**Your task:** Could you filter the records below and return each line that holds "optimization"?
*-*-*
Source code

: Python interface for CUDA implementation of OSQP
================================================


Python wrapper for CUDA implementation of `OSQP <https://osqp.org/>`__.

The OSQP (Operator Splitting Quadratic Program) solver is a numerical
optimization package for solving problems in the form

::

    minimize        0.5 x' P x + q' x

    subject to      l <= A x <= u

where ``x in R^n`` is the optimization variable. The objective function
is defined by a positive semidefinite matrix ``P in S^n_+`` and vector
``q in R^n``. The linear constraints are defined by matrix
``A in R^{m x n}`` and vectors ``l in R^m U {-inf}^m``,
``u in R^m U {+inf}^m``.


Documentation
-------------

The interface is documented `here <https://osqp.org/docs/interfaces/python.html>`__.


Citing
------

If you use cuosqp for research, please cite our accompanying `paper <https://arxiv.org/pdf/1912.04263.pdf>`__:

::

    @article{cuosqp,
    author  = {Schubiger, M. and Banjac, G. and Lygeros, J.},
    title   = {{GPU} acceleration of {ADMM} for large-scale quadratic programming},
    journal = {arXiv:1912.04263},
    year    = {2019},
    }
*-*-*
**Answer box:**
optimization package for solving problems in the form
where ``x in R^n`` is the optimization variable. The objective function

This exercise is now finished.